On Sun, Sep 25, 2011 at 2:35 AM, Mike Frysinger <firstname.lastname@example.org> wrote:
> On Fri, Sep 16, 2011 at 09:59, Rich Freeman wrote:
>> This will be a big challenge for a smaller distro like Gentoo. Obviously we
>> can't just go write our own Wayland replacement, even if we did essentially
>> make our own "systemd" of sorts.
> you're aware the ChromeOS is built on top of / with Gentoo right ?

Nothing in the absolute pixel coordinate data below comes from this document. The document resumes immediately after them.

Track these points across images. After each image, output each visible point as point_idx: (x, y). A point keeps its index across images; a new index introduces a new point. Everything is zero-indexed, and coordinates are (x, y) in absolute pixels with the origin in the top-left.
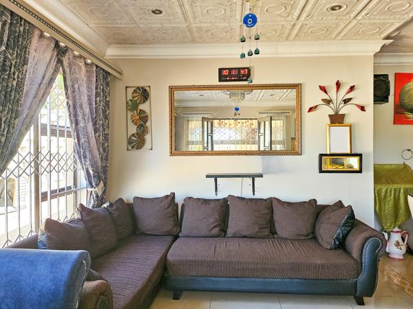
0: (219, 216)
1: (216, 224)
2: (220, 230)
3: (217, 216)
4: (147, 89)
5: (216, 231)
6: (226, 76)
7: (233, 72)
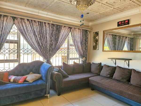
0: (111, 71)
1: (109, 74)
2: (110, 76)
3: (110, 71)
4: (98, 32)
5: (109, 76)
6: (120, 24)
7: (123, 22)
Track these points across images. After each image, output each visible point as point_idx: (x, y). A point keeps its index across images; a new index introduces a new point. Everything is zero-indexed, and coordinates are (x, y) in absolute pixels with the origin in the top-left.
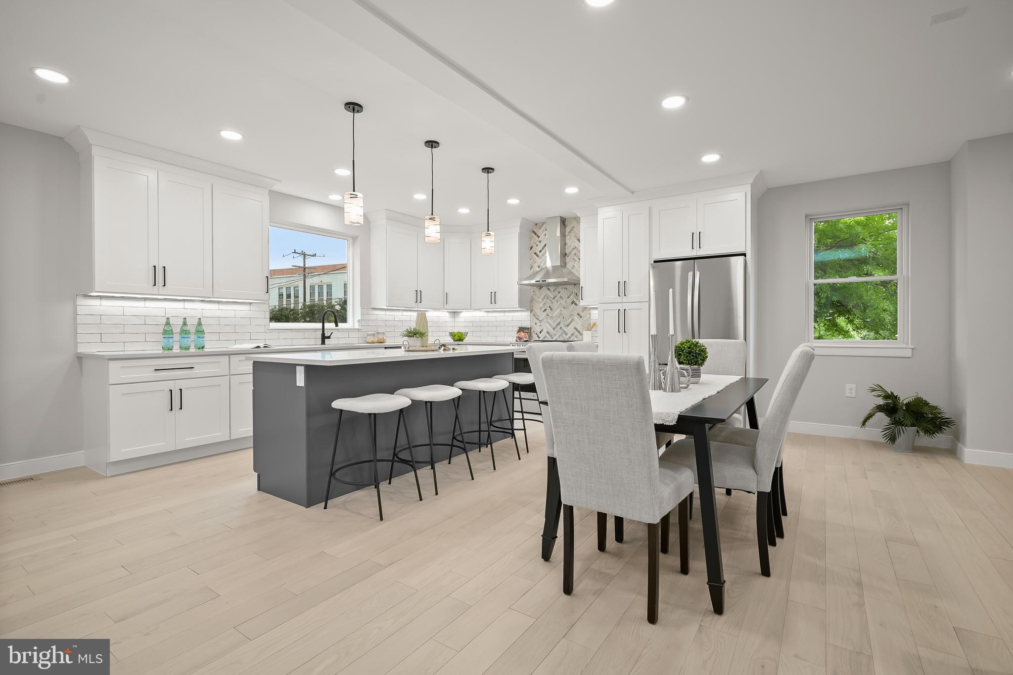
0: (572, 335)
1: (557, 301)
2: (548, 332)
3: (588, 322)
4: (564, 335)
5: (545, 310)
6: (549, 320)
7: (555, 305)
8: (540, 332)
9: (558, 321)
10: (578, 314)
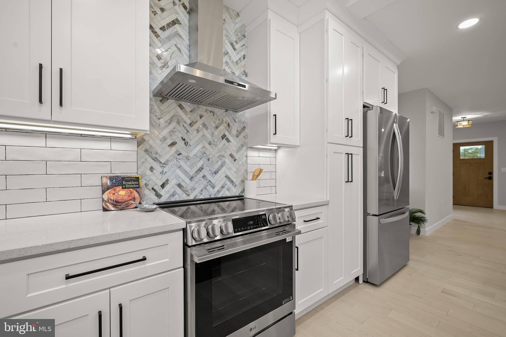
0: (223, 187)
1: (198, 131)
2: (180, 186)
3: (245, 168)
4: (209, 188)
5: (173, 144)
6: (182, 163)
7: (193, 137)
8: (163, 186)
9: (199, 165)
10: (231, 156)
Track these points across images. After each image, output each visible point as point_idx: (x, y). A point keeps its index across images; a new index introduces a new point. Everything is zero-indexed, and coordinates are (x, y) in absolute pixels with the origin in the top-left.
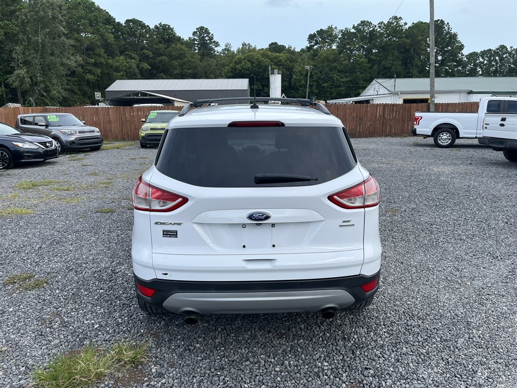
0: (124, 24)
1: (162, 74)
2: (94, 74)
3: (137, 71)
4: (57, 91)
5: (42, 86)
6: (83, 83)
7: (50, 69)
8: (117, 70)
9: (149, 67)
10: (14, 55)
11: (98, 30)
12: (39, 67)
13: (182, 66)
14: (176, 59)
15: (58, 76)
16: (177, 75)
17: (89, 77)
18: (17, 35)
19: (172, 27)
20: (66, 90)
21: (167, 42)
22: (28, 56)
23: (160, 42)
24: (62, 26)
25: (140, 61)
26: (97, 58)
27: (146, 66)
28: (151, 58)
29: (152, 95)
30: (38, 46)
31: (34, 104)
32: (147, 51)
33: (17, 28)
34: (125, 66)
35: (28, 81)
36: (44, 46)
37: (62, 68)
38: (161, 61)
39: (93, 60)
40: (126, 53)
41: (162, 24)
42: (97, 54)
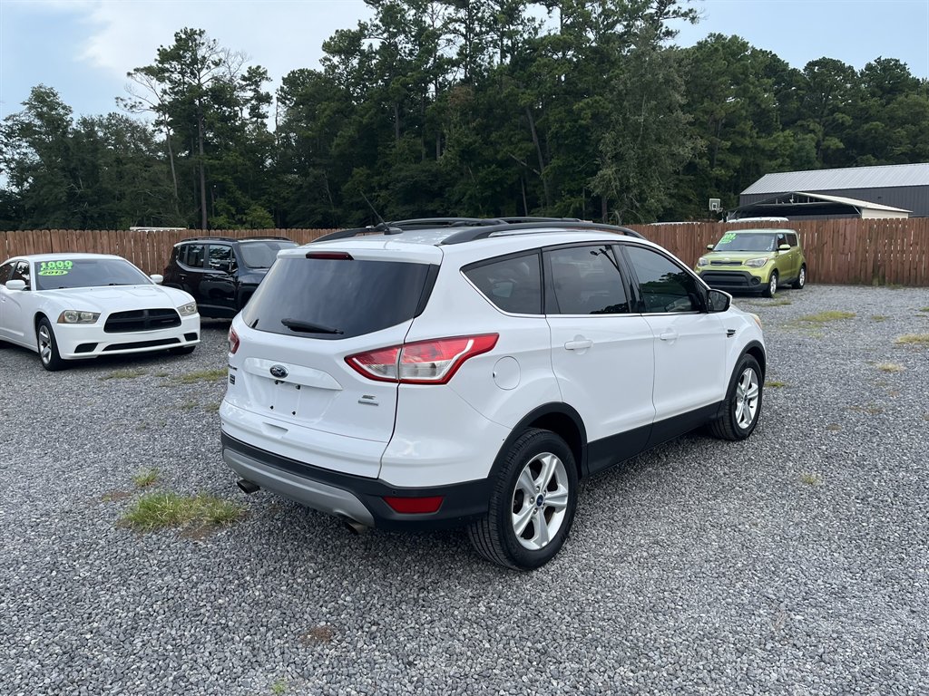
0: (802, 71)
1: (869, 156)
2: (728, 167)
3: (813, 153)
4: (658, 197)
5: (635, 191)
6: (707, 183)
7: (650, 165)
8: (772, 155)
9: (841, 145)
10: (601, 147)
11: (745, 90)
12: (634, 163)
13: (916, 136)
14: (903, 123)
15: (662, 175)
16: (903, 157)
17: (718, 172)
18: (609, 115)
19: (902, 63)
20: (671, 196)
21: (889, 93)
22: (621, 146)
23: (873, 95)
24: (679, 93)
25: (826, 134)
26: (739, 138)
27: (835, 143)
28: (850, 127)
29: (817, 200)
30: (638, 130)
31: (620, 222)
32: (840, 115)
33: (610, 106)
34: (792, 147)
35: (616, 186)
36: (647, 129)
37: (669, 162)
38: (869, 131)
39: (729, 144)
40: (799, 123)
41: (882, 59)
42: (738, 133)
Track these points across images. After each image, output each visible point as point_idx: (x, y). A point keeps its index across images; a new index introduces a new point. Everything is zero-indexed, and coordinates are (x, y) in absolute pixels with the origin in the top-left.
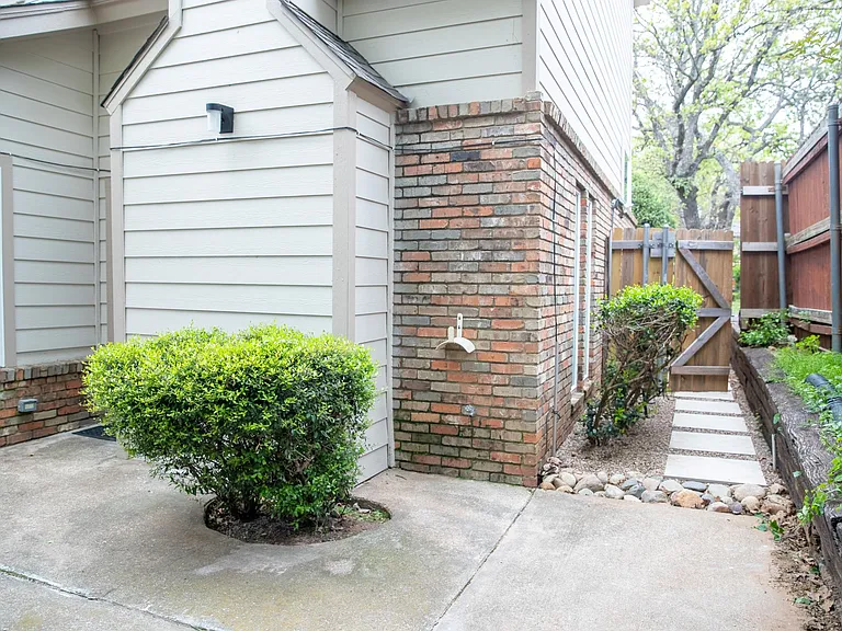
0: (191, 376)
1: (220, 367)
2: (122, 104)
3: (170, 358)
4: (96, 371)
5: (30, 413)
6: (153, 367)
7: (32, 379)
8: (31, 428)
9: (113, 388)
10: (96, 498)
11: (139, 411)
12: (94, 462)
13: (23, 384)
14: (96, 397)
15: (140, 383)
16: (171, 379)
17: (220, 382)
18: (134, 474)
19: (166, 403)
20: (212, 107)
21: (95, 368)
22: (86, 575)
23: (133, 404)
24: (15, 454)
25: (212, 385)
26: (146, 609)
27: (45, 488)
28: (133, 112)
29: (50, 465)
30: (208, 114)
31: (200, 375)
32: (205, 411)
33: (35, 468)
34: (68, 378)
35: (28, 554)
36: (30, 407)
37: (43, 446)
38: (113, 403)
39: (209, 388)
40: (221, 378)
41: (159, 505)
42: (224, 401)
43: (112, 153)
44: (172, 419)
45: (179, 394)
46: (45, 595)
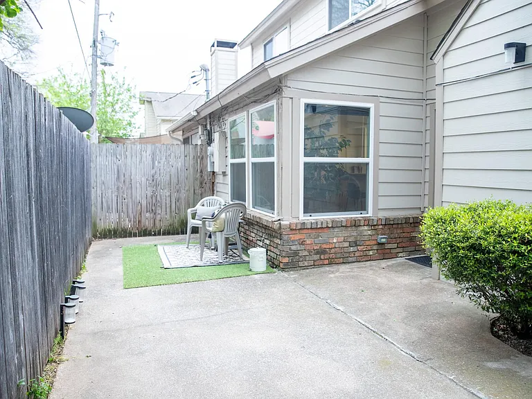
0: (493, 232)
1: (515, 227)
2: (444, 56)
3: (477, 218)
4: (429, 223)
5: (383, 244)
6: (467, 224)
7: (385, 225)
8: (384, 253)
9: (439, 235)
10: (419, 300)
11: (456, 251)
12: (418, 278)
13: (381, 227)
14: (427, 239)
15: (457, 234)
16: (478, 233)
17: (515, 238)
18: (442, 290)
19: (474, 248)
20: (508, 46)
21: (428, 221)
22: (414, 345)
23: (451, 247)
24: (376, 266)
25: (509, 240)
26: (452, 378)
27: (391, 288)
28: (452, 59)
29: (393, 275)
30: (506, 52)
31: (500, 232)
32: (502, 257)
33: (386, 276)
34: (404, 226)
35: (383, 324)
36: (383, 240)
37: (389, 264)
38: (438, 245)
39: (507, 242)
40: (516, 235)
41: (459, 313)
42: (518, 252)
43: (437, 88)
44: (477, 260)
45: (484, 243)
46: (393, 350)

Sure - I'm typing this on my CR-48. :)
However, I can't seem to find a chromeos-meta package in portage, and
the fact that my chromeos laptop has some feature does me little good
in getting my Gentoo desktop to do the same. At best ChromeOS is a
fork of Gentoo, and the work that is done to highly integrate it
doesn't really trickle back upstream. To be honest, I'm not sure it
would be easy for them to do so.
I think that the issue is that big companies are moving away from
The-Unix-Way(TM), to some extent. Rather than having a bunch of
modular components that you can mix and match, everybody is looking to
vertically integrate. That often starts with existing components but
then leads to various changes such that the components are no longer
Suppose you're a big integrator like Canonical. You employ 1000 linux
devs, all paid to work 40 hours per week and who regularly meet and
are competently managed/etc (let's assume for the sake of argument
that this makes them more productive). You want to add feature X to
your product. However, to accomplish this you need to get module A
and module B to talk to each other in some way not allowed by their
APIs. Module A is maintained by 3 volunteers, and module B is
maintained by 100 people but they have a huge NIH chip on their
shoulder and half of them work for competitors and they don't take
module A seriously. You can spend hundreds of hours getting them to
try them to play nicely with each other, or you can just fork A and B
and patch them to do what you want them to do. Sure, that is a
long-term maintenance burden, but your 1000 devs can surely handle
that. Repeat this 100 times and you end up with a chromium tarball
that consists of 90% redistributed 3rd-party libraries with subtle
tweaks. However, can you really argue with Google's success with this
The FOSS world tends to be messy - lots of strong personalities and
nobody really has a financial interest in doing much of anything that
doesn't scratch a personal itch. There are alliances of convenience.
Big companies are finding it less expensive to just do an end-run
around the whole thing.
I think there will be a balance, since fundamentally there are
advantages to compatibility. However, I fear that the future will
look more and more like a world where you pick one ecosystem and end
up with first-rate apps that work nicely and 3rd-rate apps that don't.
If you pick KDE, then you had better like amarok or whatever else
comes with it, or be prepared to quit and restart the app anytime your
laptop switches from your car's bluetooth stereo to internal speakers.